Below are quotes and notes from sections that left an impression.

Chapter 7: Data Security

The biggest concern was "Is it possible to protect data in the cloud at the same level as on-premises?" If you use the provided user restriction and authority management functions, you can achieve minimum data protection. Also, not only proactive response (prevention) but also reactive response (investigation) perspectives are important. Many cloud services allow you to easily obtain audit logs. While the possibility of failures due to operational errors is not zero, the same is true for on-premises.

It was valuable to learn practical perspectives on data security.

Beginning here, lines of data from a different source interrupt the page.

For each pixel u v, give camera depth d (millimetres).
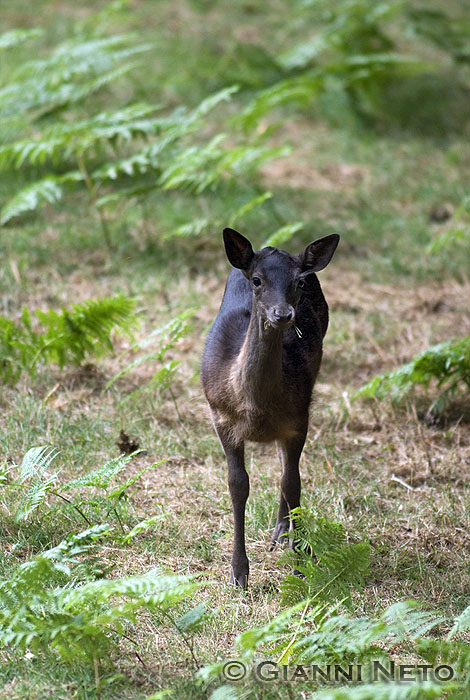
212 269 14391
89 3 24234
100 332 11500
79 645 6758
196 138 18375
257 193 16219
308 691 6816
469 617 6879
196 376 11672
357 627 6723
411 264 14781
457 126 20328
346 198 16875
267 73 20875
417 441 10844
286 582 7547
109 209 15492
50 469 9734
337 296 13867
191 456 10273
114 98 19422
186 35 22719
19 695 6637
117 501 8633
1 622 6758
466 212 15633
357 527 9148
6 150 14617
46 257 14211
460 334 12930
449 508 9484
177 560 8500
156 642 7355
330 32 21047
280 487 9211
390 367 12258
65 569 7043
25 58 20281
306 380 8422
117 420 10750
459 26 23500
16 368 11664
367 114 20344
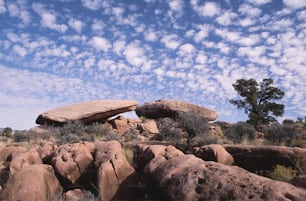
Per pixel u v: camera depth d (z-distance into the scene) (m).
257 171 9.56
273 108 31.84
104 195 9.07
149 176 9.11
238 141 15.18
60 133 23.52
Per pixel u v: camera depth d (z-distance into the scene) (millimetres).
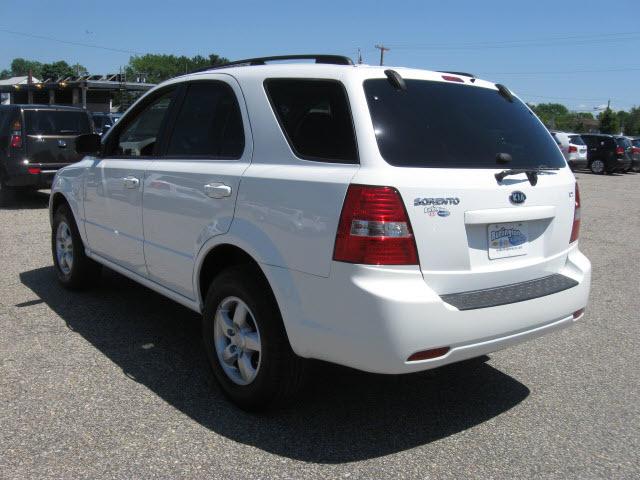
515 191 3285
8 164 10719
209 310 3658
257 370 3383
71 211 5496
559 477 3020
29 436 3205
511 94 3945
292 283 3117
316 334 3041
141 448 3129
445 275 3014
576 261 3752
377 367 2891
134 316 5129
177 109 4273
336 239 2928
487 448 3268
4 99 39062
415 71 3510
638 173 27812
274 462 3049
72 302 5453
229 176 3531
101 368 4082
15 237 8172
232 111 3766
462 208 3047
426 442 3305
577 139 26719
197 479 2889
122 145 4879
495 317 3086
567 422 3586
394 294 2834
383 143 3029
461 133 3342
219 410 3562
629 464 3150
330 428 3410
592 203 14992
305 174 3141
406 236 2881
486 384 4090
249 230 3354
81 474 2893
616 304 6094
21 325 4848
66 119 11117
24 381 3844
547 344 4891
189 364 4203
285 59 3803
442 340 2930
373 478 2945
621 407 3795
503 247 3285
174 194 3951
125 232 4590
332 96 3242
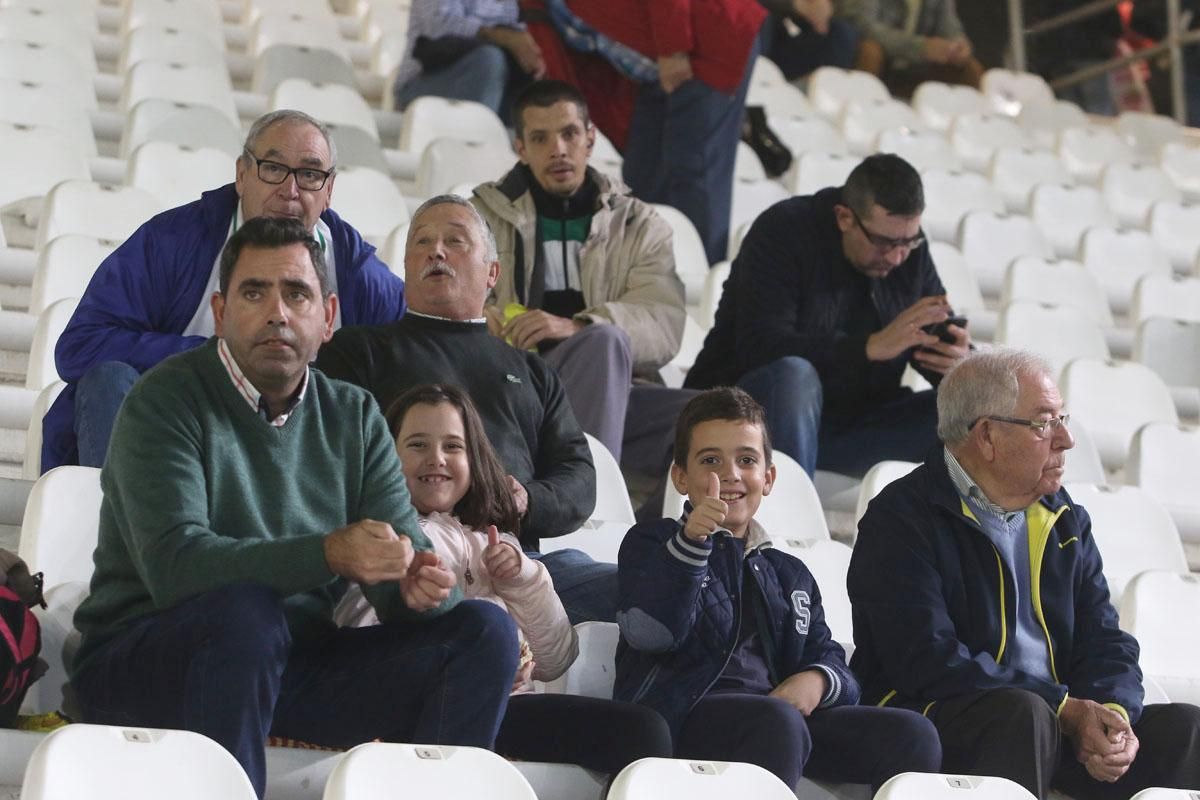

Secure DWH Containing Personal Information

To easily reference data, we want to avoid including personal information in the DWH. On the other hand, some projects require handling secure data. For such use cases, the author often designs with this dual structure.

Preparing a Secure Environment

Business DB (original data)

↓ Copy

DWH with personal information

↓ Masking

DWH without personal information

The idea of designing DWH with a dual structure - with and without personal information - is a realistic approach from a practical perspective, so I’d like to adopt it.

Thoughts After Reading

I was able to quickly input information about data management in general, so I’d like to recommend it as an introductory book.

Having learned keywords from this book, I want to practice data management and expand my learning scope.

Reference Examples of Data Management

Yuzutaso’s talk at Machine Learning Casual Talk had clear examples, so I recommend reading it together.

That’s all from the Gemba, where I want to continue learning about data management.